» What the exercise asks: Your answer should consist of the lines in the listing that hold "Created".

» Information supplied:
↓

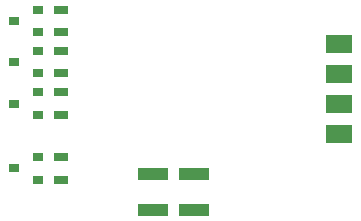
<source format=gbp>
G04 #@! TF.FileFunction,Paste,Bot*
%FSLAX46Y46*%
G04 Gerber Fmt 4.6, Leading zero omitted, Abs format (unit mm)*
G04 Created by KiCad (PCBNEW 4.0.7) date 02/12/20 21:51:44*
%MOMM*%
%LPD*%
G01*
G04 APERTURE LIST*
%ADD10C,0.100000*%
%ADD11R,2.500000X1.000000*%
%ADD12R,0.900000X0.800000*%
%ADD13R,1.300000X0.700000*%
%ADD14R,2.300000X1.500000*%
G04 APERTURE END LIST*
D10*
D11*
X151750000Y-74000000D03*
X151750000Y-71000000D03*
X148250000Y-74000000D03*
X148250000Y-71000000D03*
D12*
X138500000Y-57050000D03*
X138500000Y-58950000D03*
X136500000Y-58000000D03*
X138500000Y-60550000D03*
X138500000Y-62450000D03*
X136500000Y-61500000D03*
X138500000Y-64050000D03*
X138500000Y-65950000D03*
X136500000Y-65000000D03*
X138500000Y-69550000D03*
X138500000Y-71450000D03*
X136500000Y-70500000D03*
D13*
X140500000Y-57050000D03*
X140500000Y-58950000D03*
X140500000Y-60550000D03*
X140500000Y-62450000D03*
X140500000Y-64050000D03*
X140500000Y-65950000D03*
X140500000Y-69550000D03*
X140500000Y-71450000D03*
D14*
X164000000Y-59940000D03*
X164000000Y-62480000D03*
X164000000Y-65020000D03*
X164000000Y-67560000D03*
M02*

</source>
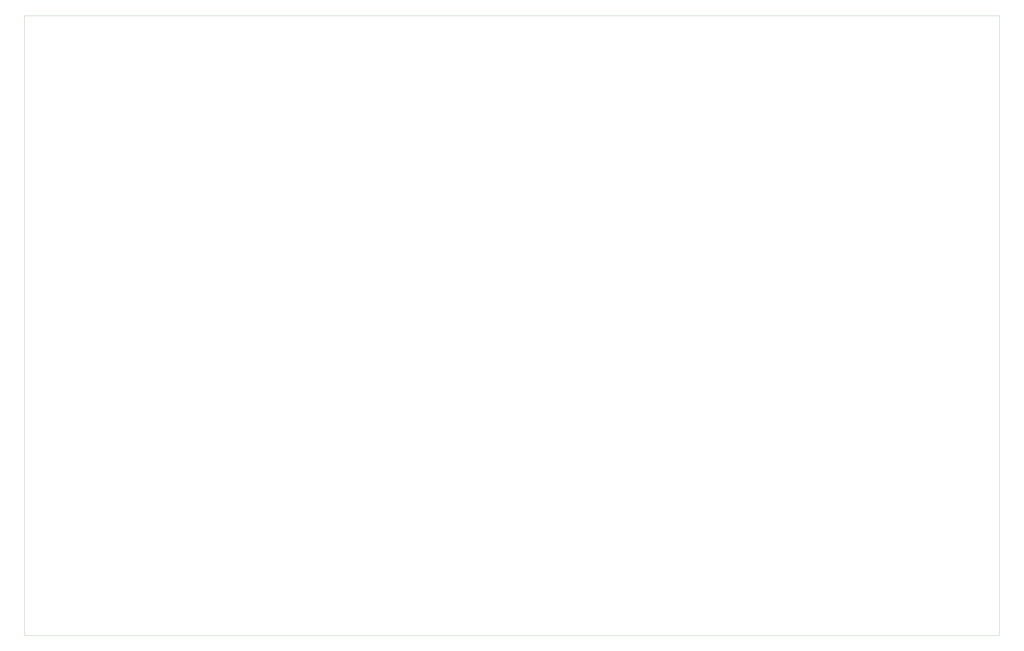
<source format=gbr>
G04 #@! TF.GenerationSoftware,KiCad,Pcbnew,(5.0.0)*
G04 #@! TF.CreationDate,2019-09-22T14:25:55+01:00*
G04 #@! TF.ProjectId,Backplane2,4261636B706C616E65322E6B69636164,rev?*
G04 #@! TF.SameCoordinates,Original*
G04 #@! TF.FileFunction,Profile,NP*
%FSLAX46Y46*%
G04 Gerber Fmt 4.6, Leading zero omitted, Abs format (unit mm)*
G04 Created by KiCad (PCBNEW (5.0.0)) date 09/22/19 14:25:55*
%MOMM*%
%LPD*%
G01*
G04 APERTURE LIST*
%ADD10C,0.100000*%
G04 APERTURE END LIST*
D10*
X431800000Y-25400000D02*
X431800000Y-292100000D01*
X12700000Y-292100000D02*
X431800000Y-292100000D01*
X12700000Y-25400000D02*
X12700000Y-292100000D01*
X431800000Y-25400000D02*
X12700000Y-25400000D01*
M02*

</source>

↑

» Task solution:
G04 Created by KiCad (PCBNEW 4.0.7) date 02/12/20 21:51:44*
G04 Created by KiCad (PCBNEW (5.0.0)) date 09/22/19 14:25:55*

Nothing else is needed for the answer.